#### Task goal
Using the data below, determine the number of lines that include the string "bottom". Write only that number.

#### Supplied data
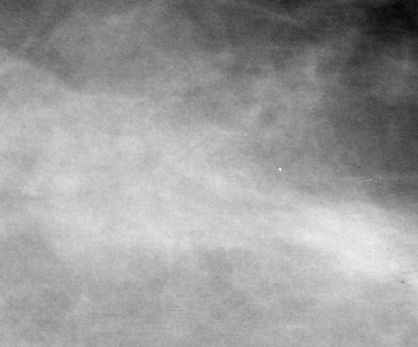
Cropped region of a digitized screen-film mammogram centred on a radiologist-marked abnormality; left breast; CC view.
Marked abnormality: mass, shape irregular, margins ill defined; BI-RADS assessment category 3; subtlety rating 3 on a 1 (subtle) to 5 (obvious) scale; pathology result (as recorded, not read from the image): benign.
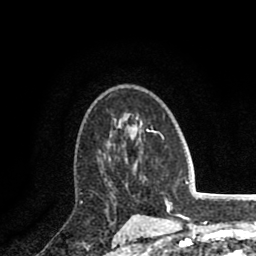
Breast MRI (dynamic contrast-enhanced), one axial slice; cropped to one breast; dynamic contrast-enhanced series, time point 2 of 8 at this slice position (early post-contrast); 1.5 T; TE 2.6 ms, TR 5.8 ms; 256 × 256 image matrix, field of view 165 × 165 mm. Female patient.
Structures marked on this image (semi-automatically segmented with operator editing):
- enhancing-tissue mask used for the functional tumour volume (all voxels passing the contrast-enhancement thresholds inside the analysis volume; usually the tumour): bounding box [x1, y1, x2, y2] px = [103, 153, 126, 208]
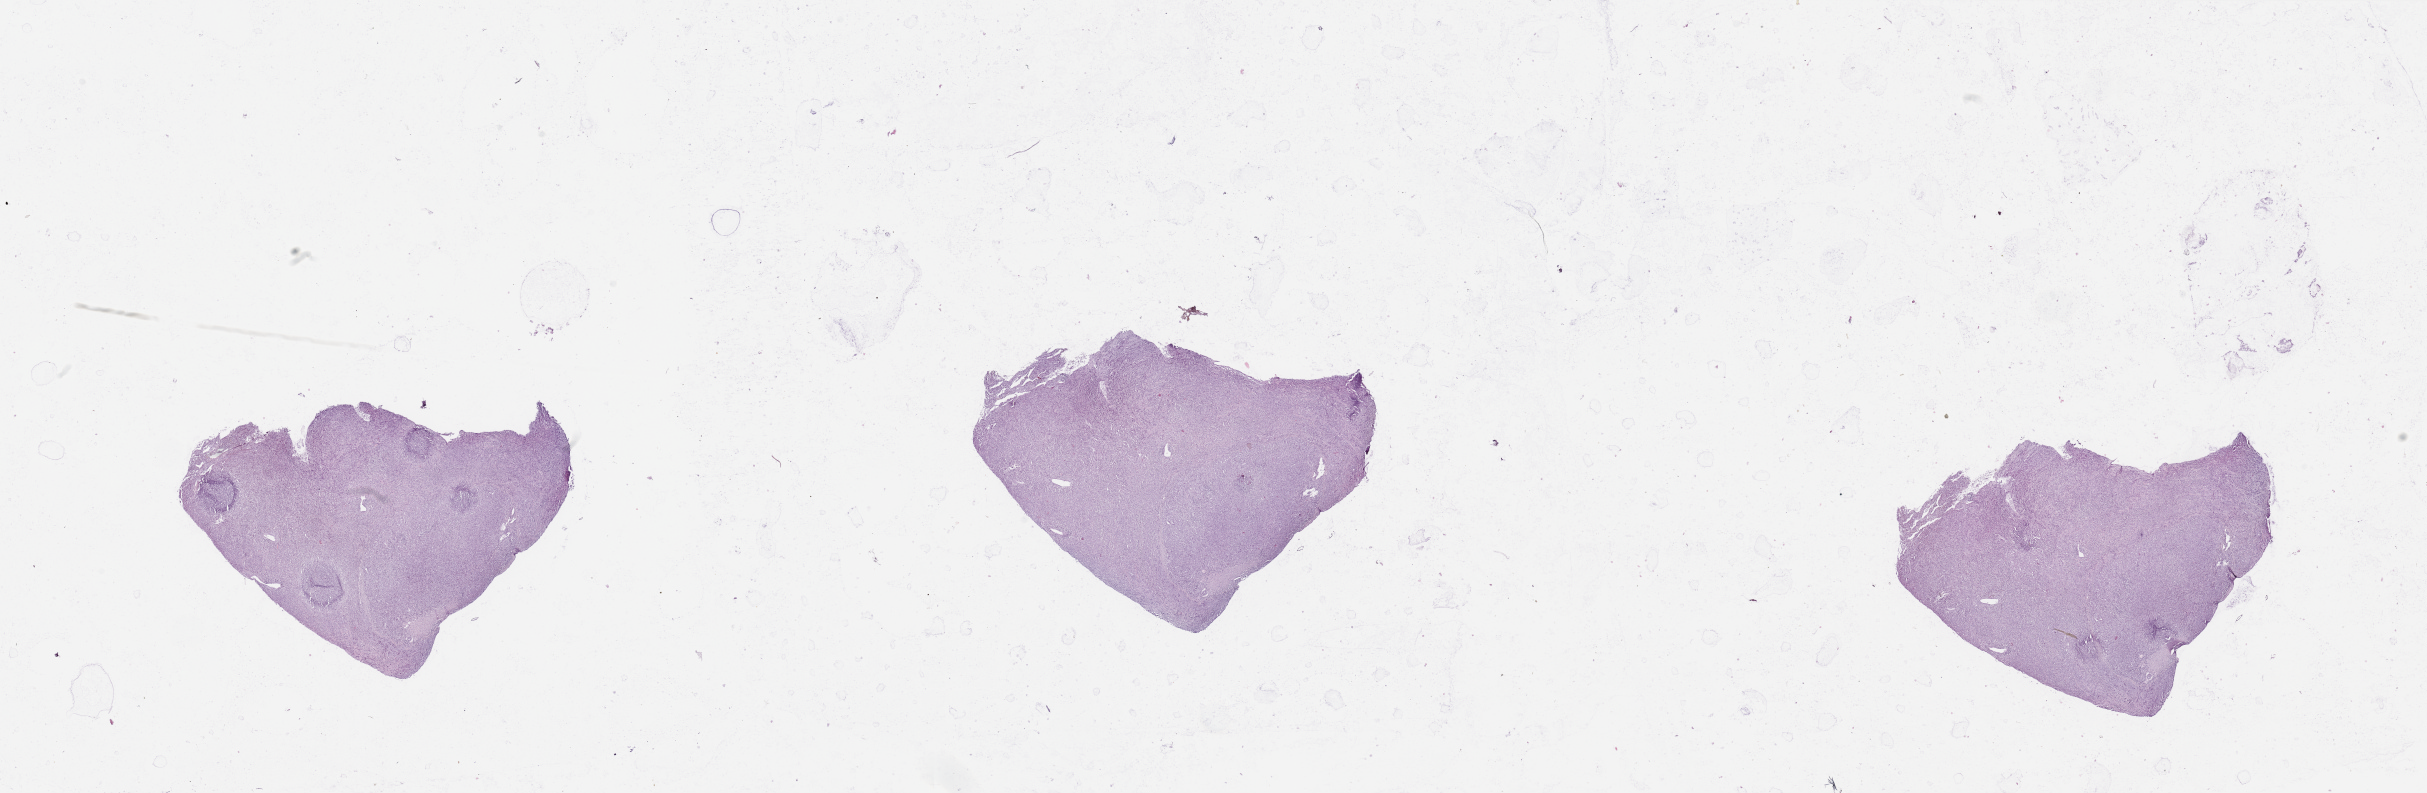
Digitized H&E tissue section (whole slide) — whole scanned area (about 38.4 x 12.5 mm) shown as a low-resolution overview. Tumour tissue sample, sampled site: lung. 51-year-old male patient. Composition of this section per pathologist review: tumour nuclei 80%, necrosis 3%.
Diagnosis: Squamous cell carcinoma, NOS.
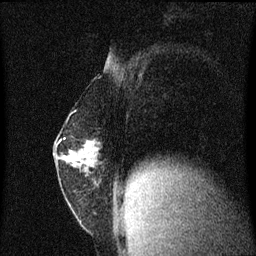
Breast MRI (dynamic contrast-enhanced), one sagittal slice. Slice 26 of 60 in the series (ordered by position). Dynamic contrast-enhanced series, image 2 of 3 at this slice position (ordered by acquisition). 1.5 T. TE 4.2 ms, TR 8.4 ms. 2 mm slice thickness. 256 × 256 image matrix, field of view 200 × 200 mm. Patient: female, 52 years. Case-level facts recorded for this patient, not image findings: setting: breast cancer imaged before/during neoadjuvant chemotherapy; receptor status: HER2-positive.
Outlined on this slice (semi-automatically segmented with operator editing):
- analysis volume of interest (the breast-tissue region the enhancement analysis was run in; not a lesion): bounding box [x1, y1, x2, y2] px = [54, 124, 119, 191]
- tumour enhancement mask (voxels above the 70 % enhancement threshold inside the analysis volume of interest): [70, 142, 88, 157]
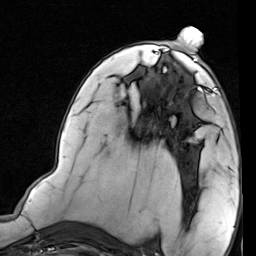
Breast MRI (dynamic contrast-enhanced), one axial slice; position 43 of 80 along the scan axis; cropped to one breast; dynamic contrast-enhanced series, time point 2 of 7 at this slice position (early post-contrast); 1.5 T; TE 2 ms, TR 5.1 ms; 2 mm slice thickness; 256 × 256 image matrix. Female patient.
Structures marked on this image (semi-automatically segmented with operator editing):
- enhancing-tissue mask used for the functional tumour volume (all voxels passing the contrast-enhancement thresholds inside the analysis volume; usually the tumour): bounding box <173,69,221,118> (left, top, right, bottom; pixels)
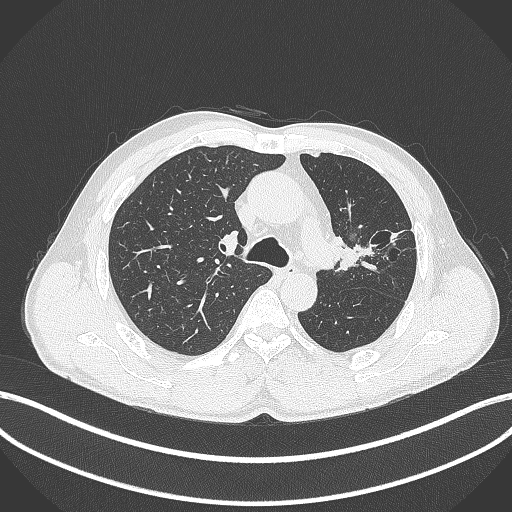
Chest CT, one axial slice; slice 281 of 429 in the series (ordered by position); reconstruction kernel B70f; 120 kVp; lung window (W 1500 / L -600 HU); 1 mm slice thickness; 512 × 512 image matrix, field of view 400 × 400 mm. Patient: male, 57 years. Case-level facts recorded for this patient, not image findings: clinical TNM (as recorded): T2b N0 M0.
Annotated regions visible in this slice (rectangle marked by the reading radiologist):
- lung tumour (recorded histology: squamous cell carcinoma): bounding box (x1, y1, x2, y2) in pixels: (336, 236, 380, 278)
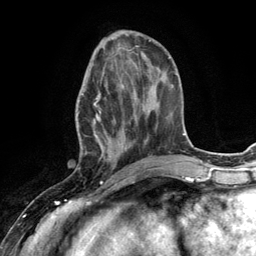
Breast MRI (dynamic contrast-enhanced), one axial slice. Position 46 of 134 along the scan axis. Cropped to one breast. Dynamic contrast-enhanced series, time point 2 of 6 at this slice position (early post-contrast). 3 T. TE 2.8 ms, TR 7.3 ms. 1.2 mm slice thickness. 256 × 256 image matrix, field of view 180 × 180 mm. Female patient.
Outlined on this slice (semi-automatic segmentation, software-assisted and operator-edited):
- enhancing-tissue mask used for the functional tumour volume (all voxels passing the contrast-enhancement thresholds inside the analysis volume; usually the tumour): bounding box <75,66,131,168> (left, top, right, bottom; pixels)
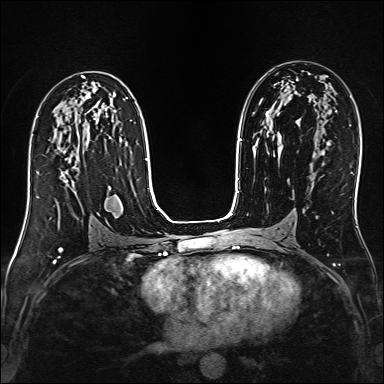
Breast MRI (dynamic contrast-enhanced), one axial slice. Position 85 of 160 along the scan axis. Dynamic contrast-enhanced series, time point 2 of 6 at this slice position (early post-contrast). 1.5 T. TE 2.4 ms, TR 5.2 ms. 1 mm slice thickness. 384 × 384 image matrix, field of view 300 × 300 mm. Female patient.
Structures marked on this image (semi-automatically segmented with operator editing):
- enhancing-tissue mask used for the functional tumour volume (all voxels passing the contrast-enhancement thresholds inside the analysis volume; usually the tumour): bounding box [x1, y1, x2, y2] px = [37, 149, 75, 204]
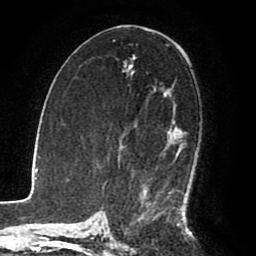
Breast MRI (dynamic contrast-enhanced), one axial slice. Slice 48 of 80 in the series (ordered by position). Cropped to one breast. Dynamic contrast-enhanced series, time point 2 of 8 at this slice position (early post-contrast). 1.5 T. TE 2.6 ms, TR 5.6 ms. 2 mm slice thickness. 256 × 256 image matrix, field of view 170 × 170 mm. Female patient.
Annotated regions visible in this slice (semi-automatic segmentation, software-assisted and operator-edited):
- enhancing-tissue mask used for the functional tumour volume (all voxels passing the contrast-enhancement thresholds inside the analysis volume; usually the tumour): bounding box <134,56,185,214> (left, top, right, bottom; pixels)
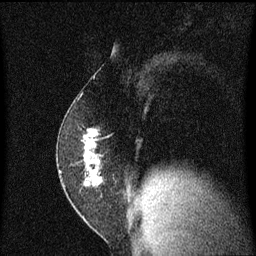
Breast MRI (dynamic contrast-enhanced), one sagittal slice; slice 35 of 60 in the series (ordered by position); dynamic contrast-enhanced series, image 2 of 3 at this slice position (ordered by acquisition); 1.5 T; TE 4.2 ms, TR 8.4 ms; 2 mm slice thickness; 256 × 256 image matrix, field of view 200 × 200 mm. Female patient, age 52 years. From the clinical record (not read from this slice): setting: breast cancer imaged before/during neoadjuvant chemotherapy; receptor status: HER2-positive.
Structures marked on this image (semi-automatic segmentation, software-assisted and operator-edited):
- analysis volume of interest (the breast-tissue region the enhancement analysis was run in; not a lesion): box from (x=58, y=124) to (x=111, y=191) px
- tumour enhancement mask (voxels above the 70 % enhancement threshold inside the analysis volume of interest): (x=84, y=128)–(x=100, y=185)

#### Response to this task
3